Just last week, one of Belfast's best-known family-owned pubs, Lavery's, opened the Woodworkers - specialising in a rotating range of guest beers on draft.
A number of others - including the Sunflower, Hudson and Bittles - have also gone to considerable efforts to widen their beer ranges.
Mr Dick has now extended Boundary's funding target to £100,000.
"The investment means we can get things going. We are finalising our location with the East Belfast Partnership, with the help of Maurice Kinkead.
"We already have the brewing equipment ready to go, and coming across from the Isle of Man.
"The additional funding means we can do more as a brewery.
"We are hoping to get wine barrels across and begin producing some sours - we'd be the first in Northern Ireland doing that."
Of course, it takes more than an interest in all that's malt and hop-based to make a business.
During his time working with beer technology firm, Brewbot, he spent several months in the US as part of the business start-up accelerator programme, Techstars.
"We were involved in Techstars when I was working for Brewbot - it helped me envisage a business plan," he said.
"I thought out an idea for Boundary, how it would work, how it would be funded, and who I could get involved. So far, it's been very successful."

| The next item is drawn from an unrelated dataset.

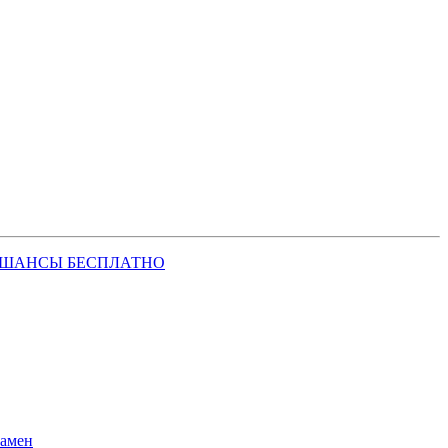
 ШАНСЫ БЕСПЛАТНО
замен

Boundary Brewing initially plans to sell its wares throughout its home city - before expanding sales throughout Northern Ireland and beyond.
"We'll be selling around Belfast, and we will also have distribution in Northern Ireland with plans for sales in the Republic, also," he said.
"We are confident people will become fans straight away, and will wish they would have invested when they try the beer.
"There is also a possibility of extending the option of membership for a bit longer, to allow more people to get involved."
And if the word wasn't already out there about Boundary, there are plans to give the brewery some cultural and celebrity kudos.
"There are plans to do a beer with Bangor musician Foy Vance," he said.
"I've given him his brewing homework, and hopefully we can come up with something - we could even put his moustache on the bottle."
Once the brewery's core range is established - which will include a pale ale, India pale ale, and export stout - Mr Dick plans to produce a raft of radically different beer styles, compared to those traditionally found in Northern Ireland.
"There are also plans to do collaborations with different breweries - the first would be with Galway Bay in the Republic.
"It's going to be an exciting few months for everyone involved in the company," he added.